- Church: Anglican Church in North America
- Diocese: Carolinas and Diocese of South Carolina
- In office: 2016–present
- Previous posts: Southeast Network Bishop, PEARUSA

Orders
- Consecration: September 18, 2013 by Onesphore Rwaje and Robert Duncan

Personal details
- Born: 1957 (age 68–69)

= David Bryan (bishop) =

American Anglican bishop (born 1957)

David C. Bryan (born 1957) is an American bishop of the Anglican Church in North America. Consecrated in 2013 to serve in PEARUSA, the Anglican Church of Rwanda's missionary district in North America, Bryan has since 2016 been bishop suffragan and area bishop for South Carolina serving Archbishop Steve Wood in the Diocese of the Carolinas. In 2025, Bryan became assisting bishop in the Anglican Diocese of South Carolina to Bishop Chip Edgar. He resigned after he became acting bishop for the Diocese of the Carolinas.

==Early life, education, and early career==
Bryan grew up in the Episcopal Church. He graduated from the University of Florida in 1979 and from Trinity School for Ministry in 1983. From 1983 to 2001, he was first assistant rector at St.

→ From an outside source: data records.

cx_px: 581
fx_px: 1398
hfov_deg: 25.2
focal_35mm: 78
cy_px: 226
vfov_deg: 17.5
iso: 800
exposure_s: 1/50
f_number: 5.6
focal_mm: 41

Michael's Episcopal Church in Orlando, then associate rector of the Church of the Good Shepherd in Jacksonville, and finally rector of the Church of St. Luke and St. Peter in St. Cloud, Florida.

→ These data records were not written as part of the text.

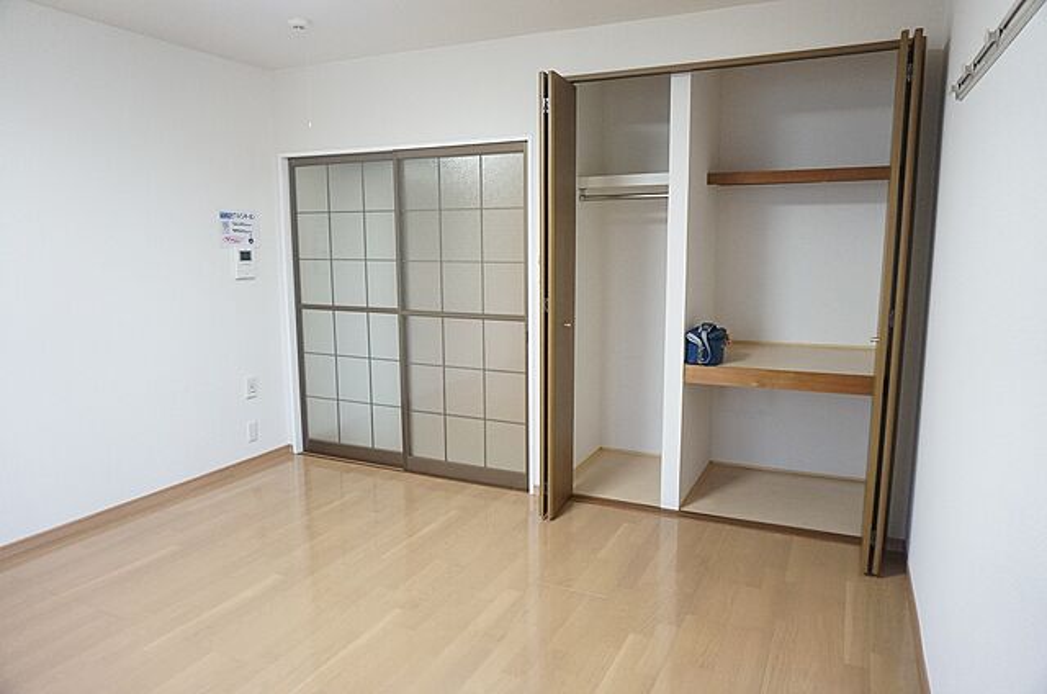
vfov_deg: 52.9
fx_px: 697
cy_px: 347
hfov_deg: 73.8
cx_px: 524
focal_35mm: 24
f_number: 4
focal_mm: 16
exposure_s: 1/60
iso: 1250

In 2001, Bryan succeeded Chuck Murphy as senior pastor of All Saints Episcopal Church, Pawleys Island in the Episcopal Diocese of South Carolina. All Saints Pawleys was at the time an epicenter of activity in the Anglican realignment; Murphy had shortly before been consecrated a bishop by Emmanuel Kolini and Moses Tay, founding the Anglican Mission in America with canonical residence in the Anglican Church of Rwanda. Also in residence during Bryan's time there was AMIA Bishop Thad Barnum; Bryan was succeeded as rector by Terrell Glenn, who became a future AMIA bishop. (Both Glenn and Barnum were in 2022 assisting bishops in the Diocese of the Carolinas.) All Saints was also involved in a landmark case related to property ownership of Episcopal churches in South Carolina in which the state Supreme Court ruled in 2009 that the parish, which predated the Episcopal Church and had changed its articles of incorporation to remove references to the Episcopal Church in 2004, was the owner of its property.

==Episcopacy==
Bryan left All Saints in 2005 to plant Christ Church, Murrells Inlet, as part of the AMIA. In 2010, AMIA—which had been a founding member of the Anglican Church in North America the year before—left full membership, changing its status in ACNA to "ministry partner." By the next year, the relationship between AMIA chairman Murphy and the Anglican Church of Rwanda had broken down, and (except for Glenn and Barnum), the AMIA bishops removed AMIA from Rwandan jurisdiction and restructured it as a "missionary society."

In early 2012, a majority of AMIA congregations elected to remain canonically in the Rwandan church and pursue full membership and "dual citizenship" in the ACNA, forming PEARUSA. Bryan was named a member of the steering committee for PEARUSA and was elected to serve as bishop of PEARUSA's southeastern network.

On September 18, 2013, Archbishops Onesphore Rwaje and Robert Duncan consecrated Bryan as bishop at the Church of the Apostles in Columbia, South Carolina. In 2014, Bryan designated Church of the Apostles as pro-cathedral of the southeast network.

Bryan continued to serve at Christ Church until 2015. That year, the Anglican Church of Rwanda transferred PEARUSA congregations to sole ACNA jurisdiction. PEARUSA's southeastern network was dissolved, with congregations joining the Diocese of the Carolinas or the Anglican Diocese of the South, depending on their locations. In May 2016, Bryan was elected bishop suffragan in the Diocese of the Carolinas, where he is the South Carolina area bishop, oversees church planting, the finance committee, clergy credentialing and more. He is currently serving as the acting bishop of the Diocese. He also served as assisting bishop for the Anglican Diocese of South Carolina and assisting bishop in the Gulf Atlantic Diocese and the Diocese of the South.

==Personal life==
Bryan is married to Nancy Duncan Bryan; they have three grown children and eight grandchildren and live in Pawleys Island, SC.